Há muito uso de linguagem figurada das Escrituras “Embriagarei as minhas setas de sangue (a minha espada comerá carne)”- Deuteronómio 32:42. Setas não ficam bêbadas, nem bebem sangue. Nem espadas comem as pessoas que são mortas por elas. Literalmente, os soldados de seu exército irão derramar muito sangue do inimigo. Esse tipo de figura é bem conhecida no mais elegante da fala humana e da escrita. É chamado metonímia.


Deus poderia ter dito através de Isaías: “Vocês Israelitas estão colocando a sua confiança no rei do Egito, para vos salvar dos vossos inimigos (Israel deveria em vez disso confiar em Deus). Mas vocês não podem depender do Faraó, ele levará os seus soldados para casa, e deixará que vocês sozinhos enfrentem os vossos inimigos!”.


Isso seria linguagem estritamente literal. Mas, por Suas próprias razões, Deus escolheu dizê-lo assim:

 

“Confias no Egito, esse bordão de cana esmagada, o qual, se alguém nele apoiar-se, lhe entrará pela mão e a traspassará; assim é Faraó, rei do Egito, para com todos os que nele confiam.” (Isaías 36:6)

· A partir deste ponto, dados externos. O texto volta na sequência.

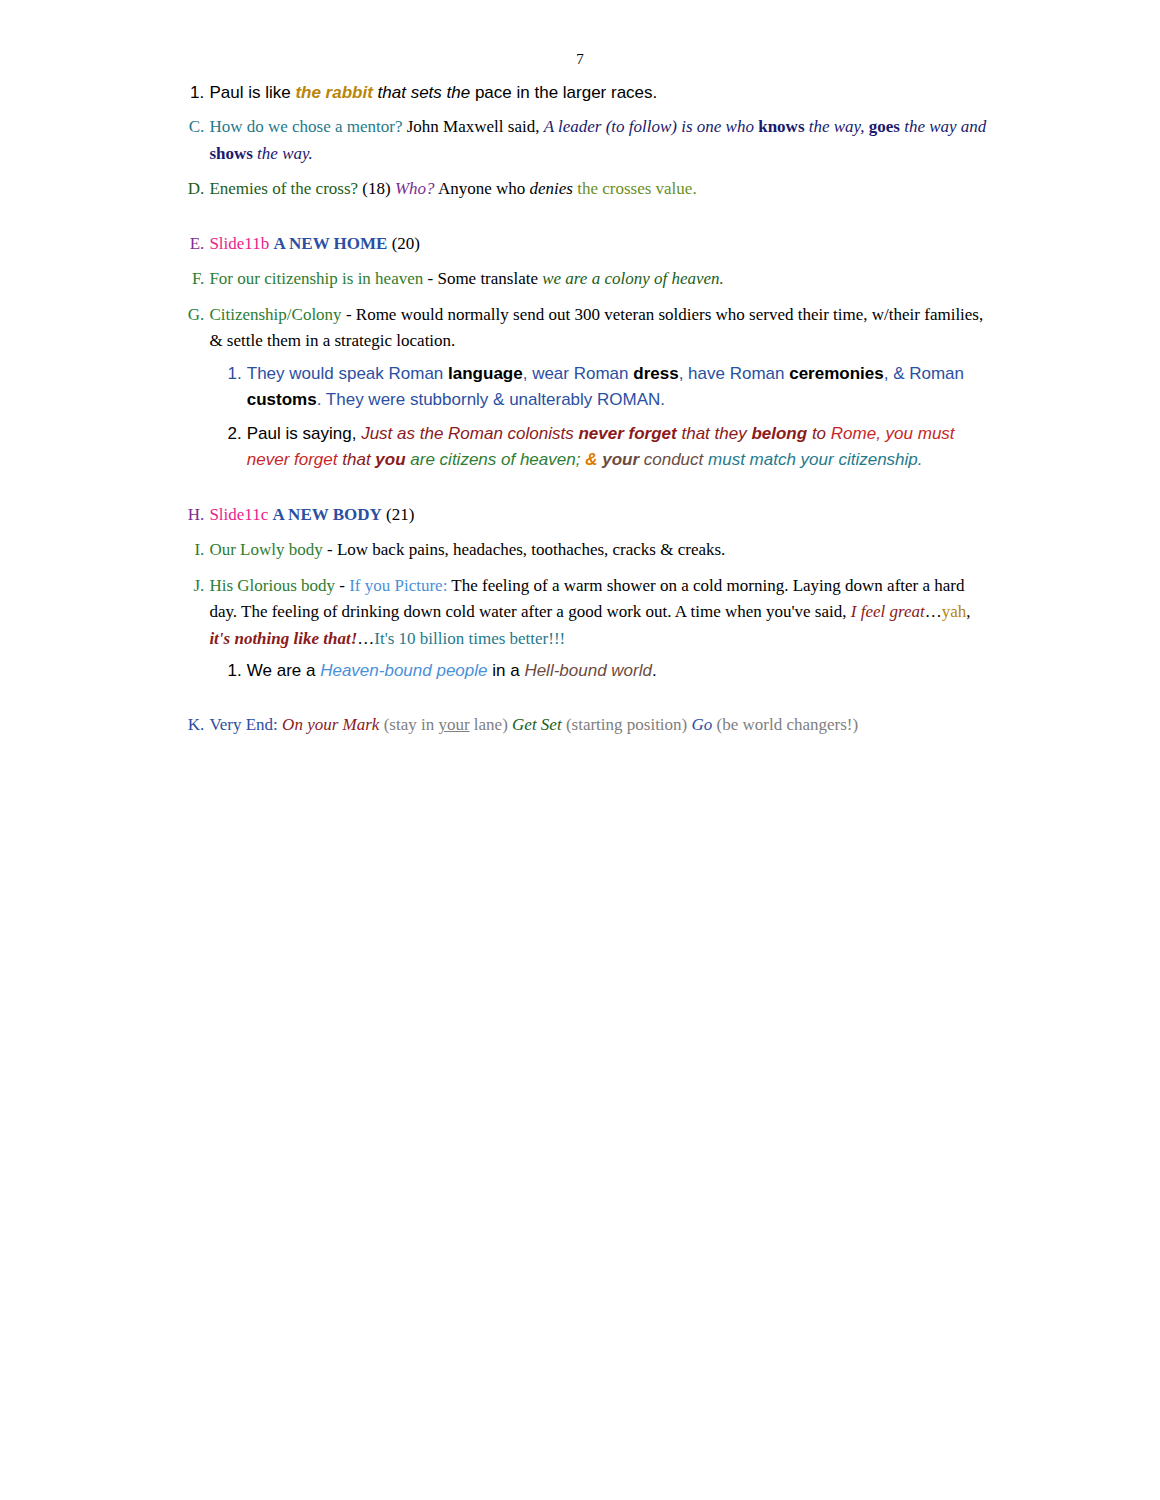7
1. Paul is like the rabbit that sets the pace in the larger races.
C. How do we chose a mentor? John Maxwell said, A leader (to follow) is one who knows the way, goes the way and shows the way.
D. Enemies of the cross? (18) Who? Anyone who denies the crosses value.
E. Slide11b A NEW HOME (20)
F. For our citizenship is in heaven - Some translate we are a colony of heaven.
G. Citizenship/Colony - Rome would normally send out 300 veteran soldiers who served their time, w/their families, & settle them in a strategic location.
1. They would speak Roman language, wear Roman dress, have Roman ceremonies, & Roman customs. They were stubbornly & unalterably ROMAN.
2. Paul is saying, Just as the Roman colonists never forget that they belong to Rome, you must never forget that you are citizens of heaven; & your conduct must match your citizenship.
H. Slide11c A NEW BODY (21)
I. Our Lowly body - Low back pains, headaches, toothaches, cracks & creaks.
J. His Glorious body - If you Picture: The feeling of a warm shower on a cold morning. Laying down after a hard day. The feeling of drinking down cold water after a good work out. A time when you've said, I feel great…yah, it's nothing like that!…It's 10 billion times better!!!
1. We are a Heaven-bound people in a Hell-bound world.
K. Very End: On your Mark (stay in your lane) Get Set (starting position) Go (be world changers!)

Este é um outro uso de linguagem figurativa, neste caso, chamado de metáfora, comumente usada nas Escrituras. Deve-se admitir que esta é uma maneira muito mais colorida de dizer a mesma coisa. Acontece que canas eram uma visão comum no Egito. Poderíamos comparar essas duas formas de dizer a mesma coisa, com dois ovos cozidos. O primeiro que nós comemos sem sal, o segundo, colocamos sal (e talvez pimenta preta também) sobre ele antes de comê-lo. Ambos são ovos, e eles têm o mesmo valor alimentar, mas a maioria de nós vai comer o segundo ovo com mais entusiasmo.
Sinédoque é um outro tipo de discurso figurativo:

 

“E todas as terras vinham ao Egito, para comprar de José, porque a fome prevaleceu em todo o mundo.” - Génesis 41:57. Ninguém ao ler isto pensa que todas as pessoas que moravam nos outros países vieram ao Egito. Eles entendem que algumas pessoas vieram de todos os países que faziam fronteira com o Egito, para comprar cereais.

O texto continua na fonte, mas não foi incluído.